## What you are asked to do
Where a line in the entries below contains the word "center", it counts; give the total by itself.
─── Data supplied ───
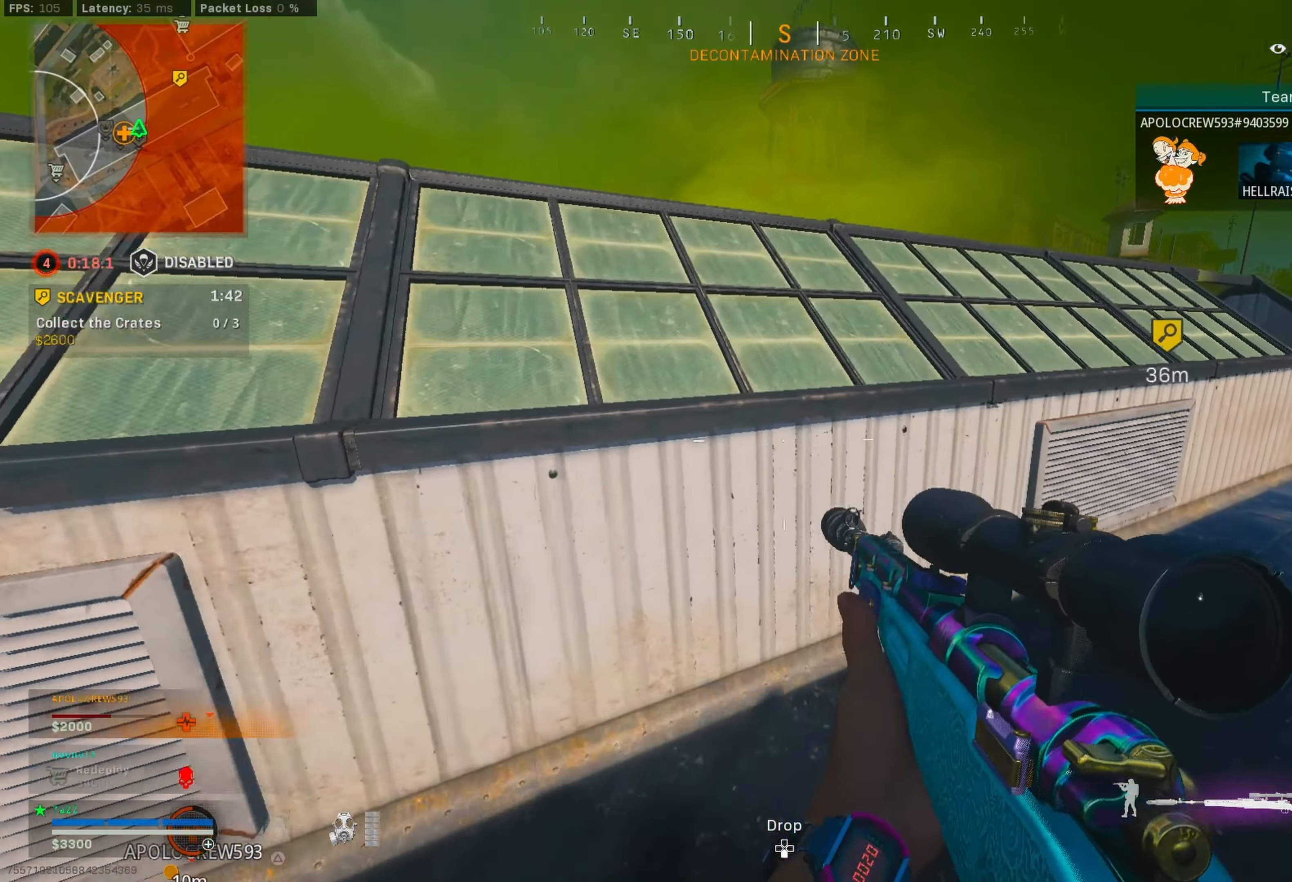
{"dt_ms": 500, "buttons": [], "left_stick": "down-left", "right_stick": "left", "events": [[100, "right_stick", "right"], [134, "left_stick", "up-right"], [250, "L3", "down"], [317, "right_stick", "left"], [350, "L3", "up"], [416, "left_stick", "down-left"]]}
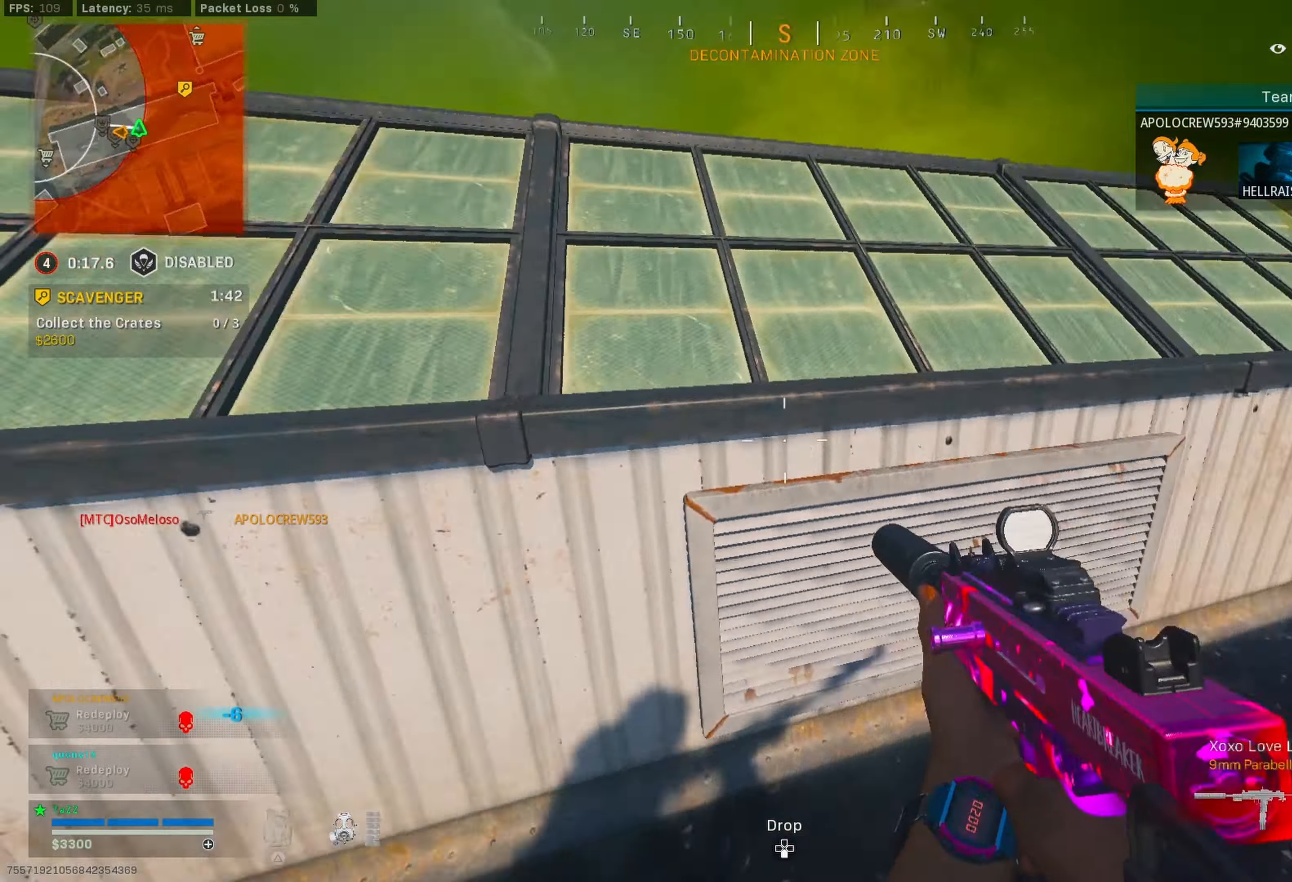
{"dt_ms": 500, "buttons": [], "left_stick": "up", "right_stick": "right", "events": [[66, "left_stick", "up-left"], [116, "L3", "down"], [233, "L3", "up"], [233, "right_stick", "center"], [300, "L3", "down"], [300, "left_stick", "up"], [366, "right_stick", "right"], [383, "L3", "up"]]}
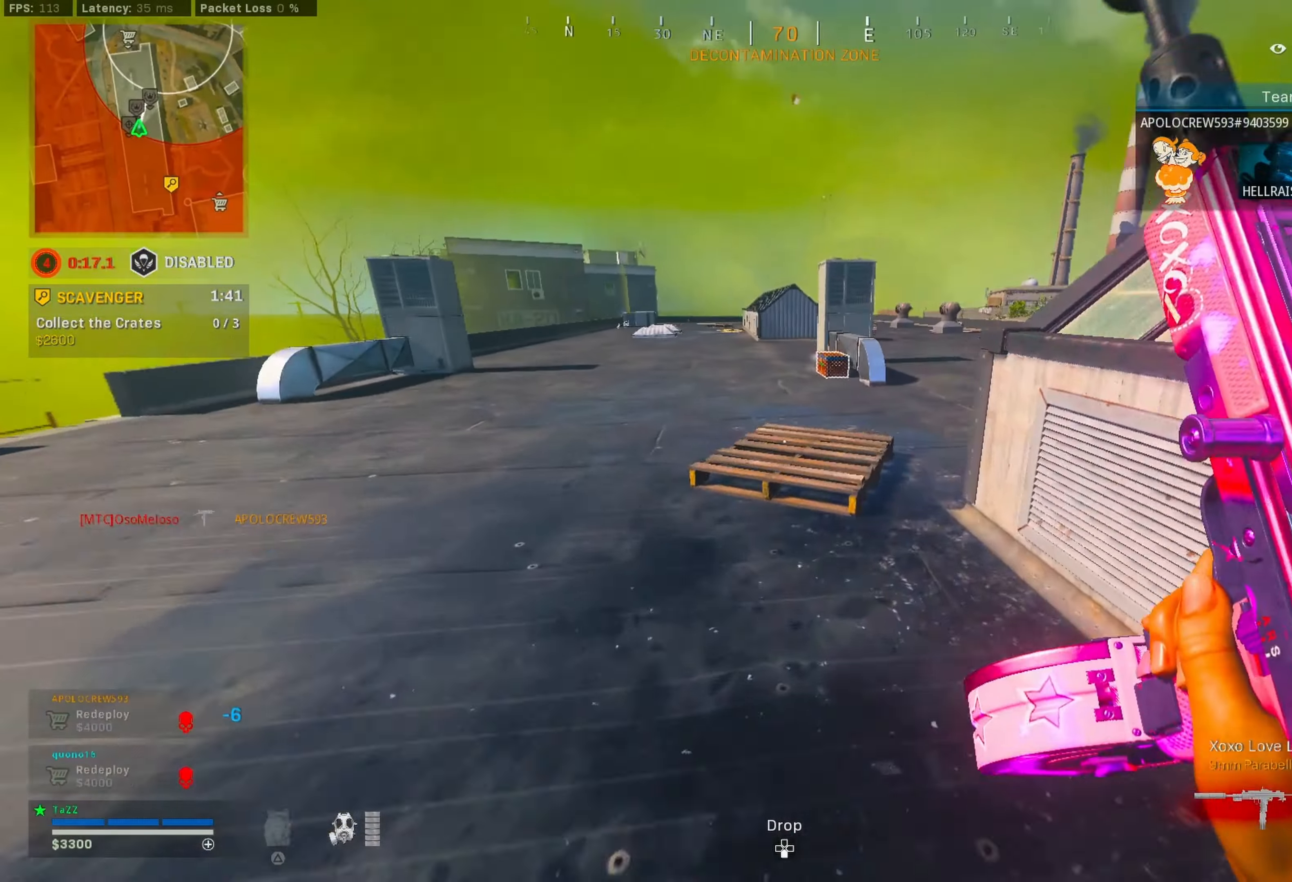
{"dt_ms": 500, "buttons": ["L3"], "left_stick": "up", "right_stick": "center", "events": [[16, "right_stick", "center"], [316, "right_stick", "right"], [416, "L3", "down"], [433, "right_stick", "center"]]}
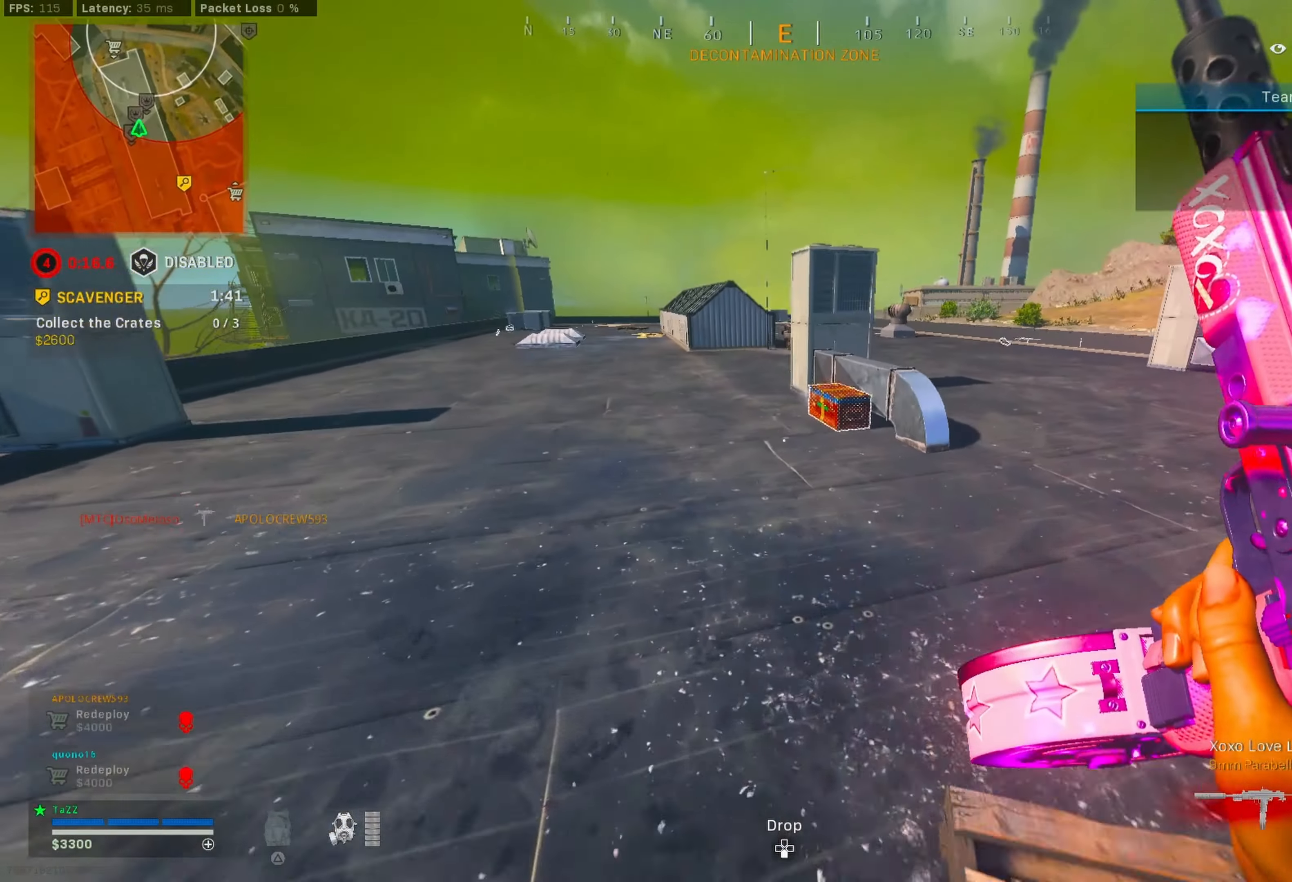
{"dt_ms": 500, "buttons": ["L3"], "left_stick": "up", "right_stick": "left", "events": [[50, "R3", "down"], [166, "R3", "up"], [216, "R3", "down"], [250, "L3", "up"], [300, "left_stick", "left"], [316, "R3", "up"], [316, "right_stick", "right"], [466, "L3", "down"], [483, "left_stick", "up"], [500, "right_stick", "left"]]}
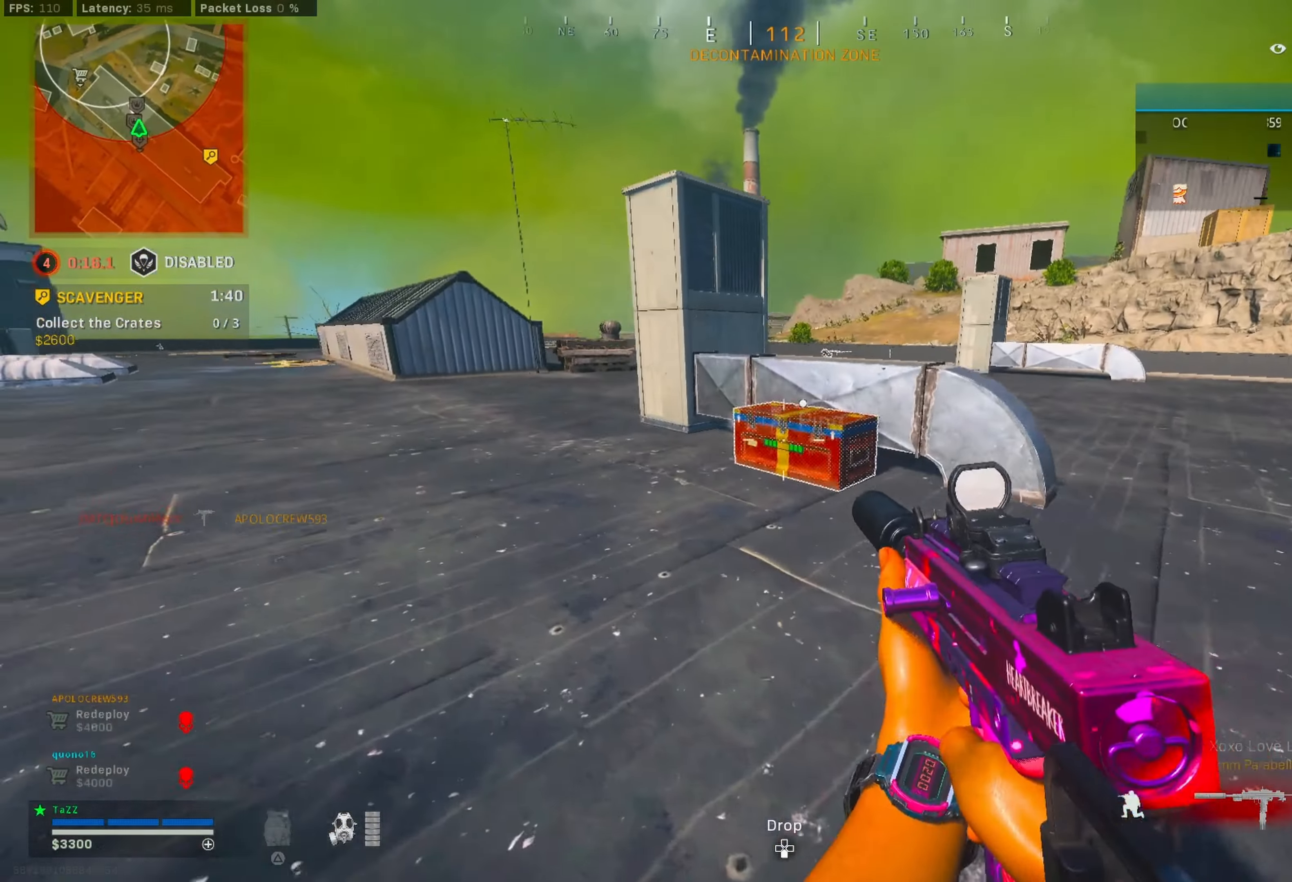
{"dt_ms": 500, "buttons": [], "left_stick": "down-left", "right_stick": "up", "events": [[16, "right_stick", "right"], [33, "right_stick", "center"], [66, "SQUARE", "down"], [100, "L3", "up"], [150, "SQUARE", "up"], [183, "L3", "down"], [200, "left_stick", "up-left"], [333, "right_stick", "right"], [366, "L3", "up"], [450, "left_stick", "down-left"], [500, "right_stick", "up"]]}
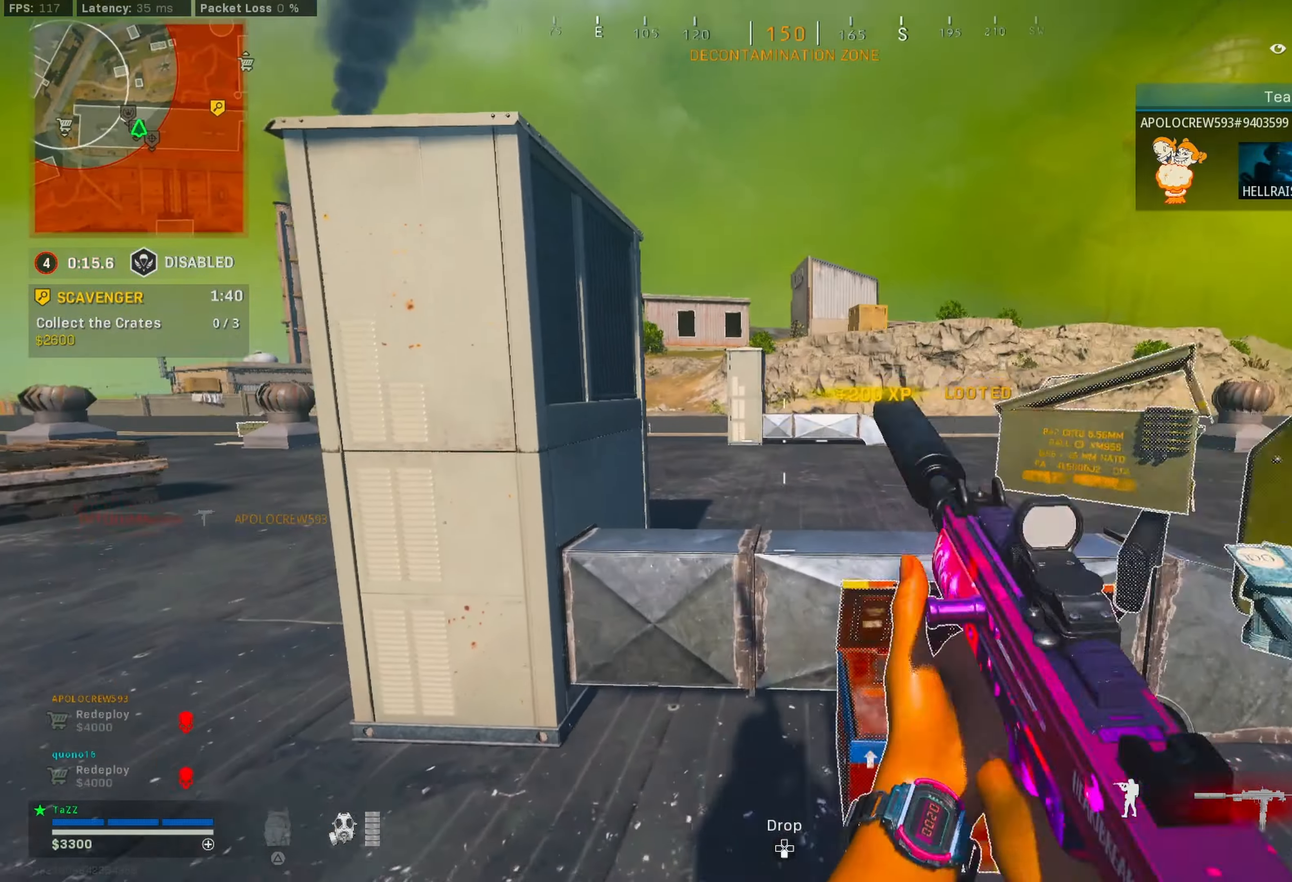
{"dt_ms": 500, "buttons": [], "left_stick": "down-right", "right_stick": "center", "events": [[66, "right_stick", "center"], [133, "left_stick", "right"], [350, "left_stick", "down-right"]]}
───
## Exercise result
4